In the crowd seated behind Paul as he touted Williams' resolution to a Senate committee were three distinct groups opposed to the measure.
■ Representatives of labor. No surprise there. We all know unions lean left. And those representing public employees particularly want Uncle Sugar to keep following his spendthrift ways.
■ Members of Kentuckians for the Commonwealth. Again, no surprise. They're just a bunch of tree-hugging environmentalists who also believe in the ridiculous notion that poor people deserve a voice in our political discourse. Geez, haven't they heard of Citizens United vs. Federal Election Commission?
■ And folks from the conservative coalition Take Back Kentucky, including some members of the Northern Kentucky Tea Party.

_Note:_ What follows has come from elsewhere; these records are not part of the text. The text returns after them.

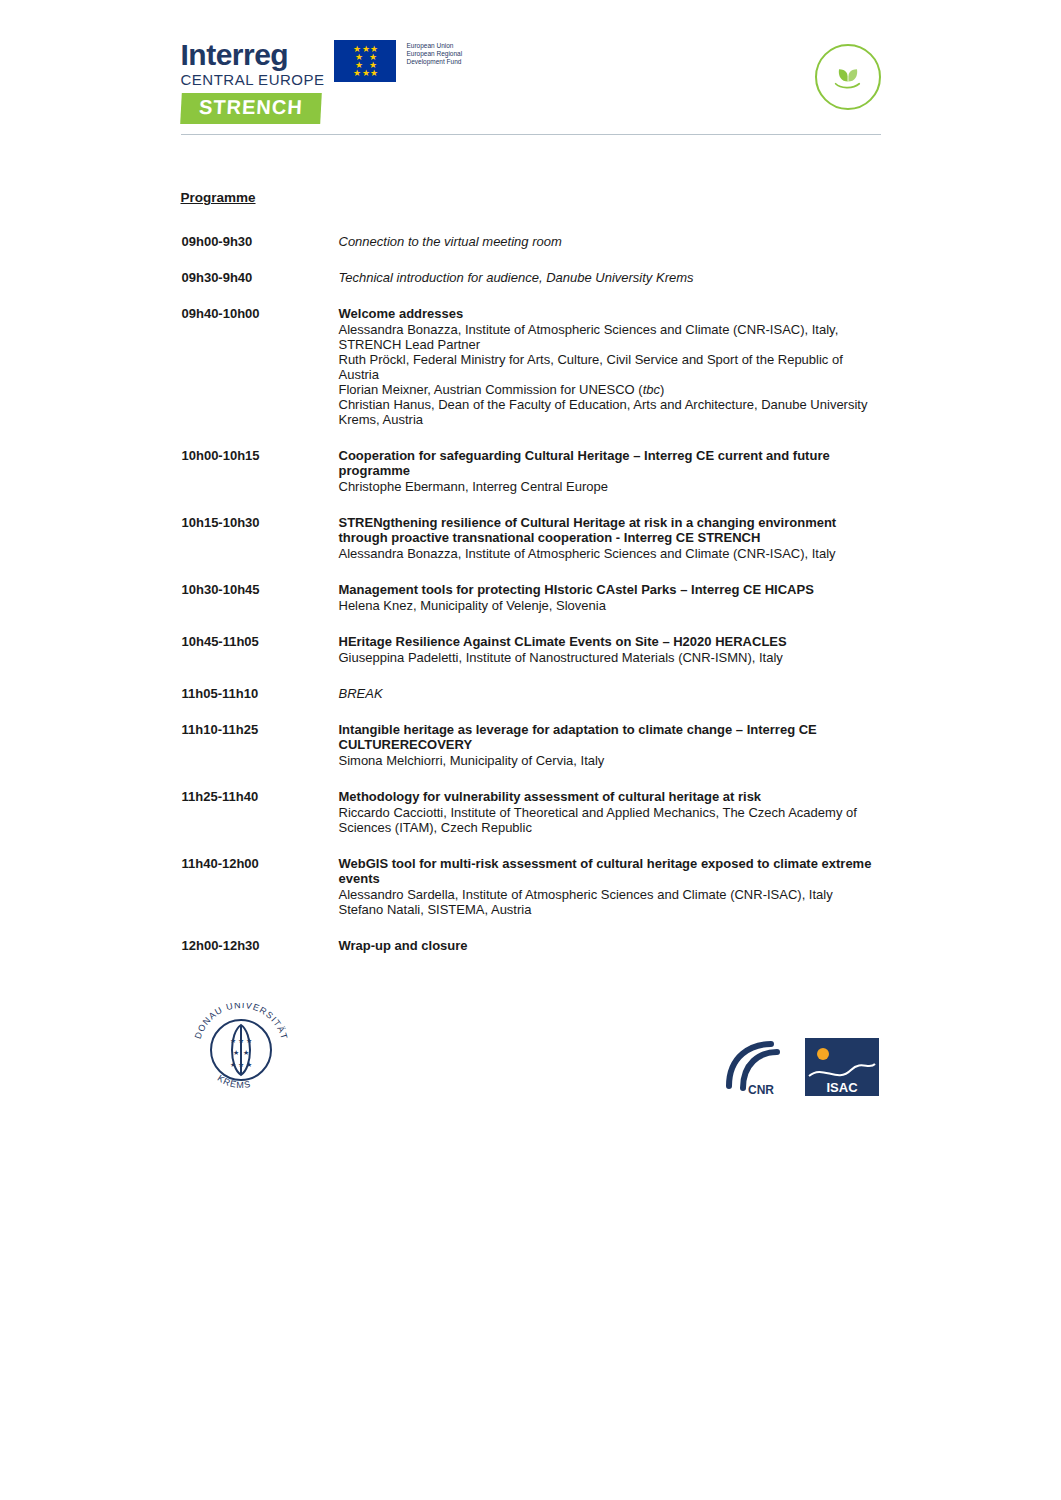Interreg
CENTRAL EUROPE
★ ★ ★
★ ★
★ ★
★ ★ ★
European Union
European Regional
Development Fund
STRENCH
Programme
| 09h00-9h30 | Connection to the virtual meeting room |
| 09h30-9h40 | Technical introduction for audience, Danube University Krems |
| 09h40-10h00 | Welcome addresses Alessandra Bonazza, Institute of Atmospheric Sciences and Climate (CNR-ISAC), Italy, STRENCH Lead Partner Ruth Pröckl, Federal Ministry for Arts, Culture, Civil Service and Sport of the Republic of Austria Florian Meixner, Austrian Commission for UNESCO ( tbc ) Christian Hanus, Dean of the Faculty of Education, Arts and Architecture, Danube University Krems, Austria |
| 10h00-10h15 | Cooperation for safeguarding Cultural Heritage – Interreg CE current and future programme Christophe Ebermann, Interreg Central Europe |
| 10h15-10h30 | STRENgthening resilience of Cultural Heritage at risk in a changing environment through proactive transnational cooperation - Interreg CE STRENCH Alessandra Bonazza, Institute of Atmospheric Sciences and Climate (CNR-ISAC), Italy |
| 10h30-10h45 | Management tools for protecting HIstoric CAstel Parks – Interreg CE HICAPS Helena Knez, Municipality of Velenje, Slovenia |
| 10h45-11h05 | HEritage Resilience Against CLimate Events on Site – H2020 HERACLES Giuseppina Padeletti, Institute of Nanostructured Materials (CNR-ISMN), Italy |
| 11h05-11h10 | BREAK |
| 11h10-11h25 | Intangible heritage as leverage for adaptation to climate change – Interreg CE CULTURERECOVERY Simona Melchiorri, Municipality of Cervia, Italy |
| 11h25-11h40 | Methodology for vulnerability assessment of cultural heritage at risk Riccardo Cacciotti, Institute of Theoretical and Applied Mechanics, The Czech Academy of Sciences (ITAM), Czech Republic |
| 11h40-12h00 | WebGIS tool for multi-risk assessment of cultural heritage exposed to climate extreme events Alessandro Sardella, Institute of Atmospheric Sciences and Climate (CNR-ISAC), Italy Stefano Natali, SISTEMA, Austria |
| 12h00-12h30 | Wrap-up and closure |
★ ★ ★ ★ ★ ★ ★ ★ DONAU UNIVERSITÄT KREMS
CNR ISAC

Whoa! Some members of the Tea Party movement, the movement so instrumental in electing Paul last year, now think he's blind in one eye and can't see out of the other when it comes to a constitutional convention?
You betcha!
It seems the fear of a convention, once called, running amok and doing some serious damage to our constitutional rights can strike folks all along the political spectrum.
Although Williams repeatedly assured everyone a convention could be limited in the subject matter it addresses, the Take Back Kentucky folks were not swayed. They went from the committee meeting to the Capitol Rotunda, where they endorsed the gubernatorial candidacy of Louisville businessman Phil Moffett, one of Williams' opponents in the Republican primary.
Politics not only makes for strange bedfellows, it also can make for some strange logic, as Williams and Paul demonstrated in their pitches for the resolution.
"I happen to think you can trust the people of the United States to make political decisions," Williams said, just a few breaths after responding affirmatively when asked if the people elected to Congress are incapable of balancing the budget.
Sounds like Williams' trust in the people to make political decisions doesn't extend to the product of those decisions — the folks the people send to Congress.
Of course, one might argue that, by sending folks to Congress who can't balance a budget, the people have decided a balanced budget isn't necessarily their top priority. Otherwise, wouldn't they be making different political decisions?
Paul had his own offbeat way of explaining the need for an amendment. "We (members of Congress) are disobeying the Constitution," he told the committee.
If members of Congress are disobeying the Constitution now, what in the world makes Paul think they won't disobey a balanced budget amendment? Because it contains a "pretty please" or two?
Oh, wait. Maybe the amendment will invoke the power of Aqua Buddha.